Холодно у нас. Очень холодно. Примерно неделю температура держится на отметке -40, и, несмотря на исправные батареи центрального отопления, температура в квартире падает. Босыми ногами наступать на пол я уже давно не рискую, и с ужасом смотрю на бегемотов, которые все же делают короткие перебежки на кухню и на горшок.
Основное время они проводят на кровати, закопавшись в одеяла и накрутив себе гнезд. Смотрят из глубин синтепона угрюмые котиные глаза и вопрошают:
- Когда уже кончится этот чертов мороз?
Обещают на следующей неделе, но до нее еще надо дожить. Вот и доживаем с тремя одеялами, в двух пижамах и шерстяных носках. Индира с Раей ходят в одежде, остальные перебиваются как могут. Одной Мыше хорошо в ванной – маленькое помещение нагревается от полотенцесушителя, и получается вполне себе курорт. Бегемоты ей люто завидуют.
Вчера утром звенит будильник, пора на работу в кафе. Я продираю глаза и тянусь выключить звук, но это не так-то просто сделать. Неожиданно я обнаруживаю себя в плотном коконе из одеял, который со всех сторон плотно обложен котиньками. Не пошевелишься.
Я пытаюсь вытащить руку вдоль туловища, с трудом, но мне это удается. Выключаю будильник и жалобно говорю:
- Пора вставать, девочки. Пойдемте кушать?
Ответом мне гробовая тишина. Обычно при слове «кушать» бегемоты срываются, как болиды «Формулы-1» и летят на кухню снося людей, коней и стены. А тут молчат и не шевелятся. Я потыкала пальцем Шуню – она вообще живая? Получила в ответ осуждающий взгляд и поняла, что все в порядке.

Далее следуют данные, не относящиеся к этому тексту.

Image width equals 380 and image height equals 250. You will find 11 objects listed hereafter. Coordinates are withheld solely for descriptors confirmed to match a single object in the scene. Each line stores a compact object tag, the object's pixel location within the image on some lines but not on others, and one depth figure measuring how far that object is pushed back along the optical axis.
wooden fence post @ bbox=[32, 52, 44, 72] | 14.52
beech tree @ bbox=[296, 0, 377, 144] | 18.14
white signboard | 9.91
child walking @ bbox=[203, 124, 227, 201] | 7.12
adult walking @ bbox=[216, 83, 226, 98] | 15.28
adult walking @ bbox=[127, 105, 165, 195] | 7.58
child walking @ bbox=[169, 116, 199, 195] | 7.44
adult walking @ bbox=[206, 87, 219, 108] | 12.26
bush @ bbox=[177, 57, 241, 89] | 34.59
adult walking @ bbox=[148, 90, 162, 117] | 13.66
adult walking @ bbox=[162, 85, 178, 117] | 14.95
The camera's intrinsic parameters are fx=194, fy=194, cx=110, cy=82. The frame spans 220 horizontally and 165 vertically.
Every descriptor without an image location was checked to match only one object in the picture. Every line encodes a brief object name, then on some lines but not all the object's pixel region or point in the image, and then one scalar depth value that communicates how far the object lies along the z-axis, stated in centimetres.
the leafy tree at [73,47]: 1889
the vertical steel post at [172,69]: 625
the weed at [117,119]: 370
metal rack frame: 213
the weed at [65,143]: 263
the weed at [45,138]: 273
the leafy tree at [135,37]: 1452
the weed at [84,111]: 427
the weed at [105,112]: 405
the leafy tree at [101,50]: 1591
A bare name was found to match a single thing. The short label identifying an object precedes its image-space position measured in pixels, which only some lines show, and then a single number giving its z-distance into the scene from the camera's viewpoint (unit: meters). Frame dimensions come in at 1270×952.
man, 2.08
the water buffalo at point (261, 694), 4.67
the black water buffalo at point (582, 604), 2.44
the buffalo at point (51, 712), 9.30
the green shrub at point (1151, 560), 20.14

- Кушать? – робко попыталась я снова, - Куш-куш?
Ничего. Зоя привстала и поплотнее улеглась мне на грудь – постаралась придавить покрепче, чтобы я не удумала какую пакость вроде вставания. Грелка должна лежать на месте. Я хлопала глазами, погребенная под грудой котинек и понимала, что на работу я, наверное, сегодня опоздаю.